* [Objective] Edit the passage on Burke's Reflections by rewriting it from the words "Her counterattack had" through "include Mary Wollstonecraft.", with "Dr Price" changed to "Doctor Price" wherever it occurs.

* [Text shown]
On November 1, 1790, in London, an Irish-born member of the British House of Commons named Edmund Burke published a pamphlet titled Reflections on the Revolution in France. Packed with brilliant prose, an immediate best seller and future foundational classic of conservatism, it sparked outrage in many more liberal readers. They included an obscure ex-governess named Mary Wollstonecraft, who set about drafting a rebuttal that would beat the rest into print, just a few weeks later. A Vindication of the Rights of Men, her pamphlet, also sold briskly, and a second edition soon followed, this time with her name on the title page. A writing career was born.


Her counterattack had personal roots. Burke launches his Reflections with an account of yet another pamphlet, this one containing the text of a sermon delivered by Doctor Richard Price, a British Unitarian clergyman, as a tribute in praise of the new post-revolutionary government in France. (All this is happening, by the way, two years before the first guillotine was built.) Though he works him over mercilessly in his Reflections, Dr Price himself has no significance for Burke beyond his usefulness as a pretext, example, and recurring satirical target. However, Dr Price was a real, live, elderly person; a Noncomformist sage with a loyal, left-leaning literary acquaintance which happened to include Mary Wollstonecraft.
She springs to his defense, addressing Burke directly. “I glow with indignation when I attempt, methodically, to unravel your slaving paradoxes, in which I can find no fixed first principle to refute.” She doesn’t hold back. If Burke had been a Jew, she writes, given his veneration for authority, he “would have joined in the cry, crucify him!—crucify him!” Underneath the private quarrel lie more basic conflicts, though.

Data excerpts
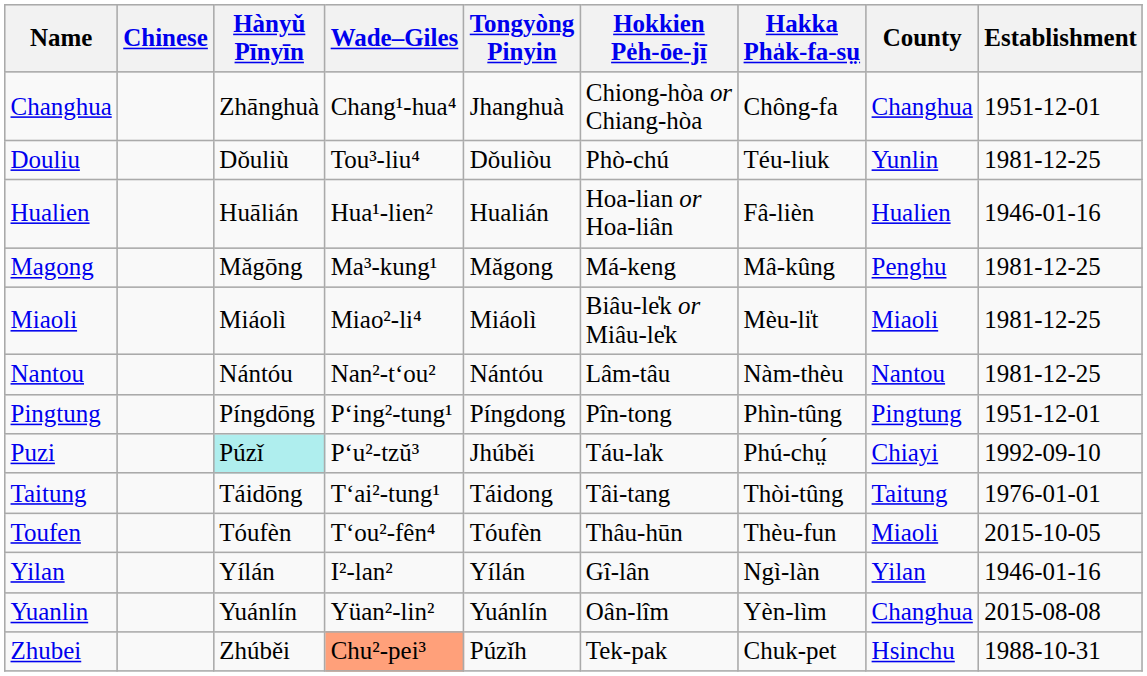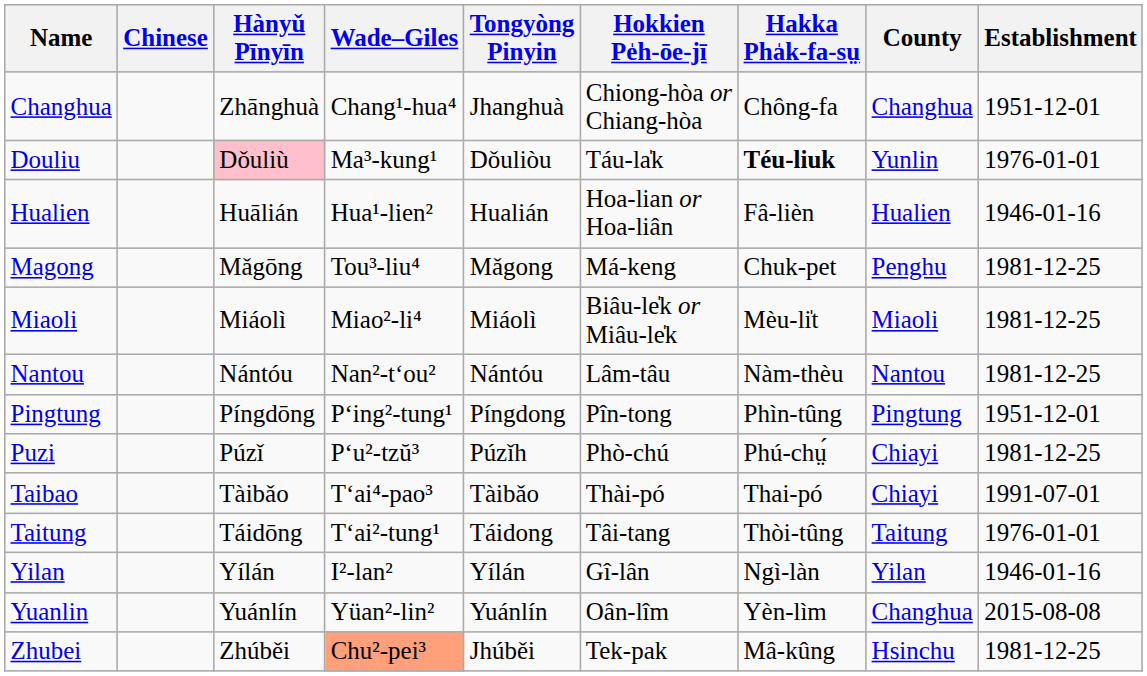Douliu | Hànyǔ Pīnyīn: no background -> pink background
Douliu | Wade–Giles: Tou³-liu⁴ -> Ma³-kung¹
Douliu | Hokkien Pe̍h-ōe-jī: Phò-chú -> Táu-la̍k
Douliu | Hakka Pha̍k-fa-sṳ: normal -> bold
Douliu | Establishment: 1981-12-25 -> 1976-01-01
Magong | Wade–Giles: Ma³-kung¹ -> Tou³-liu⁴
Magong | Hakka Pha̍k-fa-sṳ: Mâ-kûng -> Chuk-pet
Puzi | Hànyǔ Pīnyīn: paleturquoise background -> no background
Puzi | Tongyòng Pinyin: Jhúběi -> Púzǐh
Puzi | Hokkien Pe̍h-ōe-jī: Táu-la̍k -> Phò-chú
Puzi | Establishment: 1992-09-10 -> 1981-12-25
+ row: Taibao | Tàibǎo | Tʻai⁴-pao³ | Tàibǎo | Thài-pó | Thai-pó | Chiayi | 1991-07-01
- row: Toufen | Tóufèn | Tʻou²-fên⁴ | Tóufèn | Thâu-hūn | Thèu-fun | Miaoli | 2015-10-05
Zhubei | Tongyòng Pinyin: Púzǐh -> Jhúběi
Zhubei | Hakka Pha̍k-fa-sṳ: Chuk-pet -> Mâ-kûng
Zhubei | Establishment: 1988-10-31 -> 1981-12-25
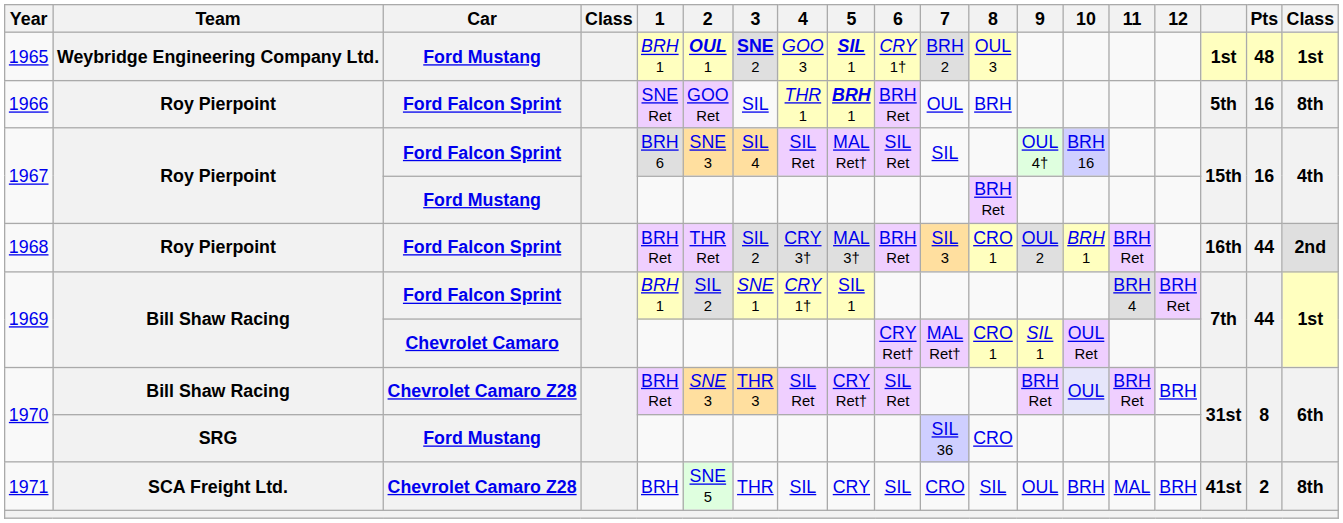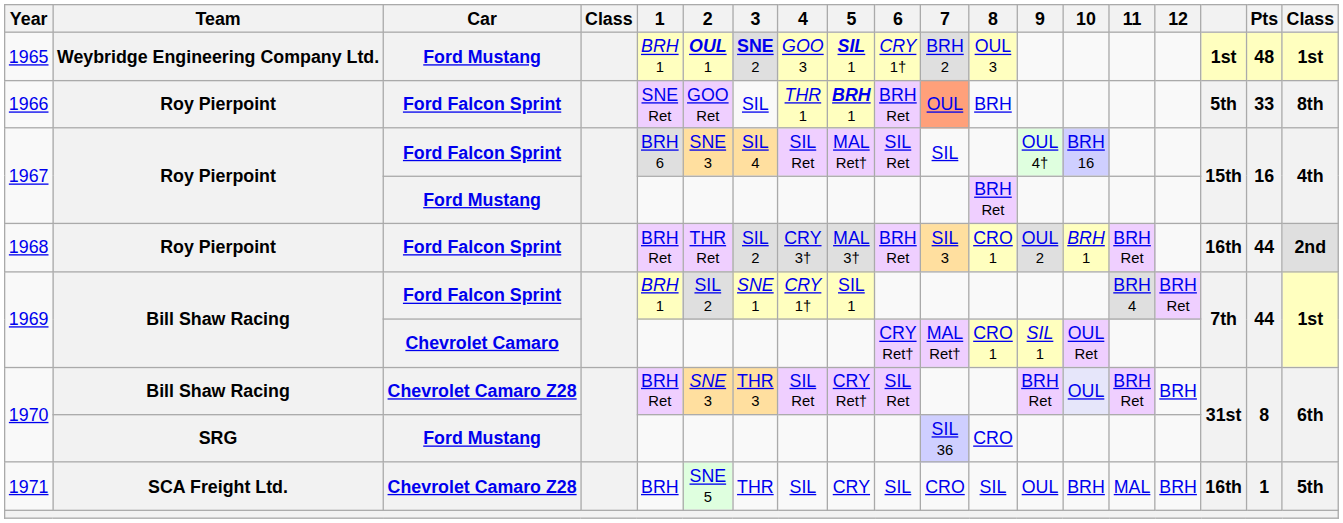1966 | 7: no background -> lightsalmon background
1966 | Pts: 16 -> 33
1971 | column 17: 41st -> 16th
1971 | Pts: 2 -> 1
1971 | column 19: 8th -> 5th
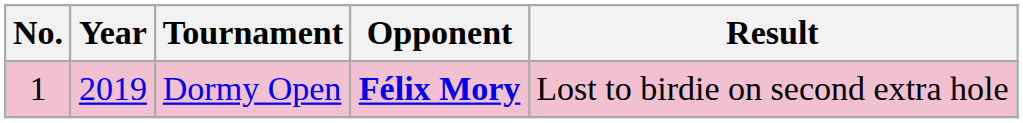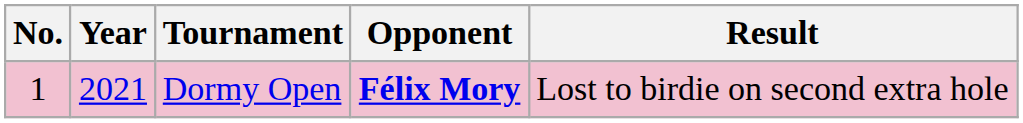Dormy Open | Year: 2019 -> 2021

* [Answer to this problem]
Her counterattack had personal roots. Burke launches his Reflections with an account of yet another pamphlet, this one containing the text of a sermon delivered by Doctor Richard Price, a British Unitarian clergyman, as a tribute in praise of the new post-revolutionary government in France. (All this is happening, by the way, two years before the first guillotine was built.) Though he works him over mercilessly in his Reflections, Doctor Price himself has no significance for Burke beyond his usefulness as a pretext, example, and recurring satirical target. However, Doctor Price was a real, live, elderly person; a Noncomformist sage with a loyal, left-leaning literary acquaintance which happened to include Mary Wollstonecraft.